Leta suddenly surged forward, ripping her hand out of Tara’s and pushing past her so roughly that the Irish wish stumbled slightly over her own feet.
“Corvus Lestrange is already dead, I killed him!” she screamed.
No one moved. No one breathed as her words settled across the now silent tomb.
With tears continuously streaming down her face, Leta raised her wand with a shaking arm.
“Accio!”
A heavy box, which had been haphazardly hidden in a far corner of the room, was summoned forward by her magic. It slammed down at Leta’s feet, a plume of dust rising in its wake. The witch then slowly knelt down to its level. Now in the presence of a Lestrange, a series of gears and locks began to whir to life, as the box itself started to unfold like some sort of metal puzzle.
Despite her own shaking, Tara subtly raised her wand as she stood behind Leta, making sure everyone else in the room stayed back.

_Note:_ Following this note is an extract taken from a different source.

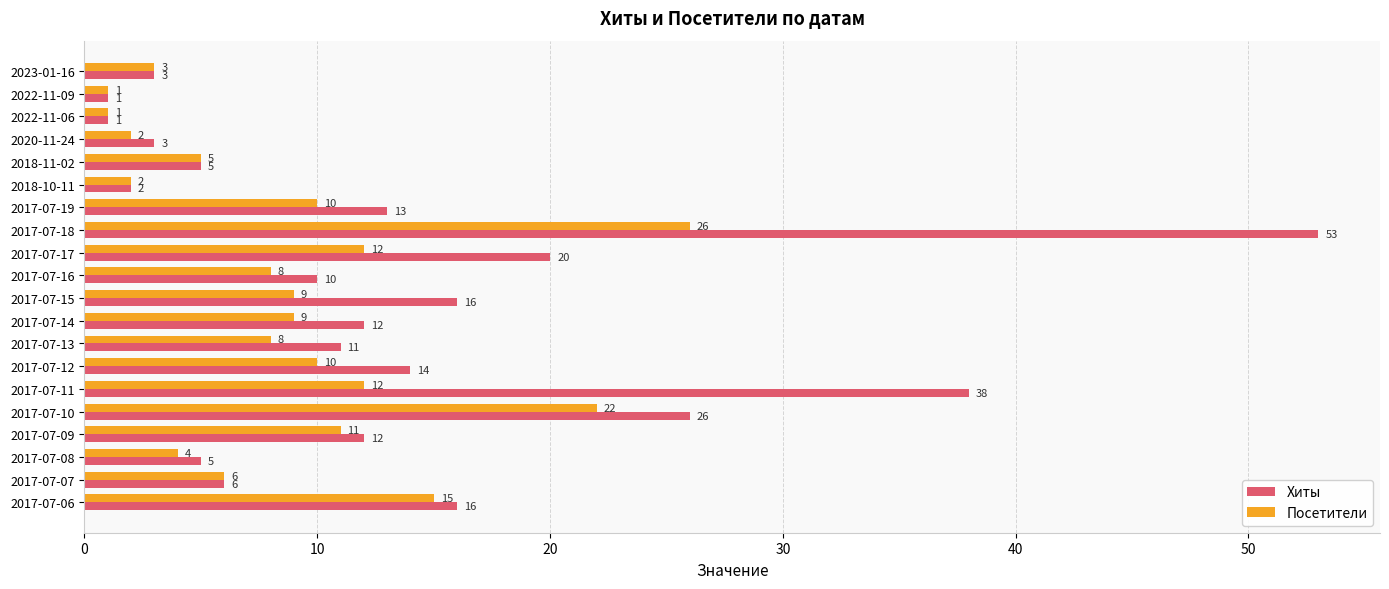

At which category is the sum across all series the highest?

2017-07-18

“My father owned a very strange family tree.” Leta began to explain as the records began to uncoil out of the box, stretching upwards in an uncanny resemblance of that very thing. “It was only recorded the men. The women in my family were recorded as flowers. Beautiful. Separate.” she said before taking in another shaky breath. “My father sent me to America along with Corvus. Irma was to pose as a grandmother with two grandchildren…Corvus never stopped crying…I only wanted to be free of him. Just for a moment…just…a single…moment. So I swapped him with a sleeping baby in the cabin across the hall. But soon after that, the ship began to sink. I didn’t have time to take it back so…I said nothing.” She then swiftly casted a spell up above their heads, conjuring the haunting sea-green image of a drowning baby swaddle.

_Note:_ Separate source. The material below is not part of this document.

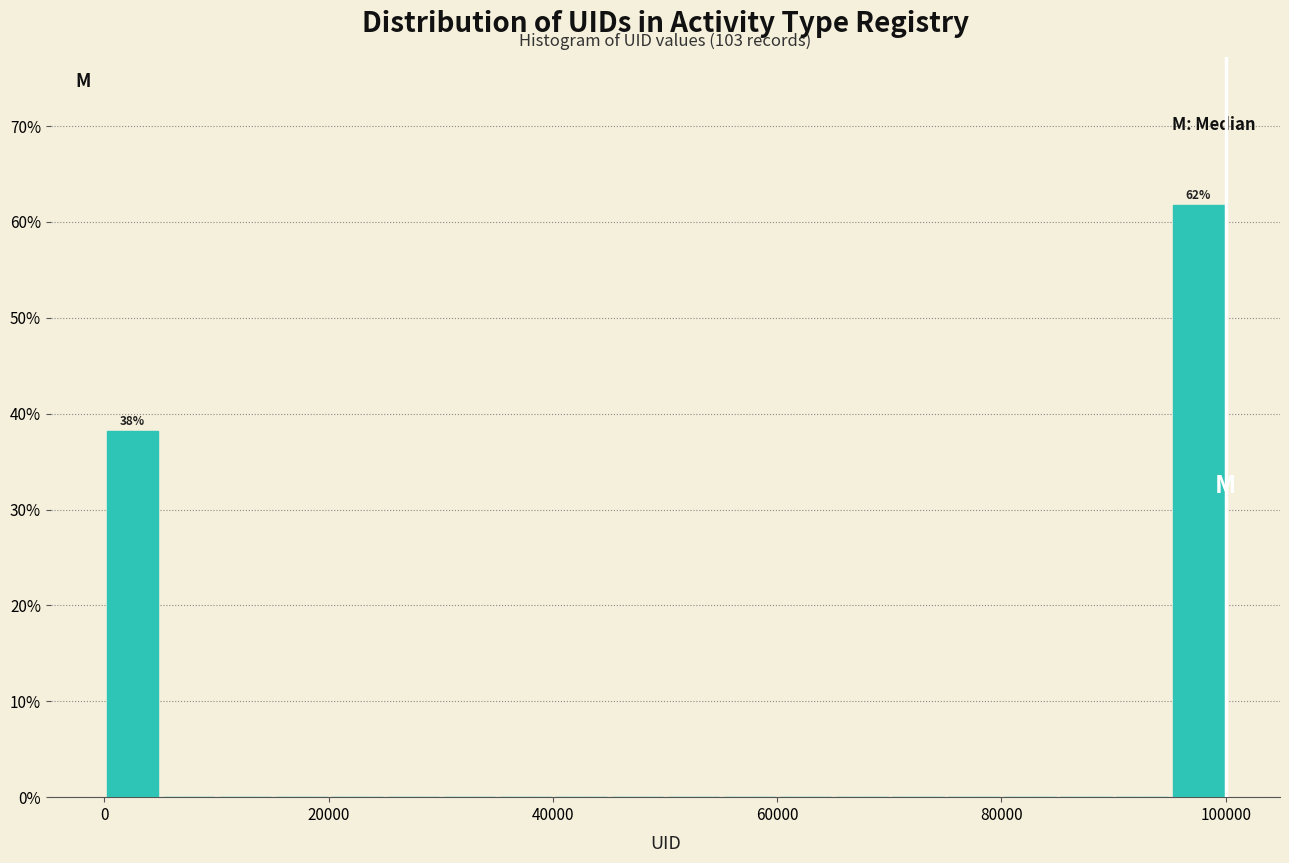

Read against the x-axis, roughly where is the centre of the tallest bar?

98000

Back on the tree in front of her, an unlabeled orchid twisted around the branch with Corvus’ name on it, constricting it until the green leaves slowly began to wither and die right before their very eyes.
Another suffocating silence fell over those gathered.
“You didn’t mean to do it, Leta.” Newt finally whispered from behind them. “So it wasn’t your fault.”
Leta looked over her shoulder tearfully.
“Oh, Newt.” she whispered. “You never met a monster you couldn’t love.”
“Leta…” the female Auror at Newt’s side ventured as gently as she could. “Do you know who Credence really is? Did you know? When you swapped them?”
Leta just shook her head.
“No.” she whispered.
Across the room, Credence’s expression shattered.
However, any further conversation surrounding the topic was violently cut short. The loud sound of falling stones echoed up into the air, as directly across the room from where Tara and Leta stood, a small entrance way opened up out of the tomb wall itself. It revealed a steep staircase, leading even further underground, and disembodied voices could be heard floating up from below. Like some sort of horrible portal to hell.
The man who had been pressed up against the wall during the entire ordeal, never even saying so much as a word, had surprisingly been the first to explore it.
“Queenie?” he called down into the corridor, before hurrying down the stairs.
Newt and the American Auror had immediately sprinted off after him. And Yusuf shot one last pointed look at Leta before following.
Tara bit down hard on the inside of her cheek, quickly crouching down to her friend's side.
“Lee-” she whispered. “Stay here. Please.”
The witch gave her no verbal promise but nodded her head. Her attention was still trained harshly on the family tree in front of her.
Tara stared back at her friend for one last moment before rising to her feet, heading for the foreboding entranceway herself.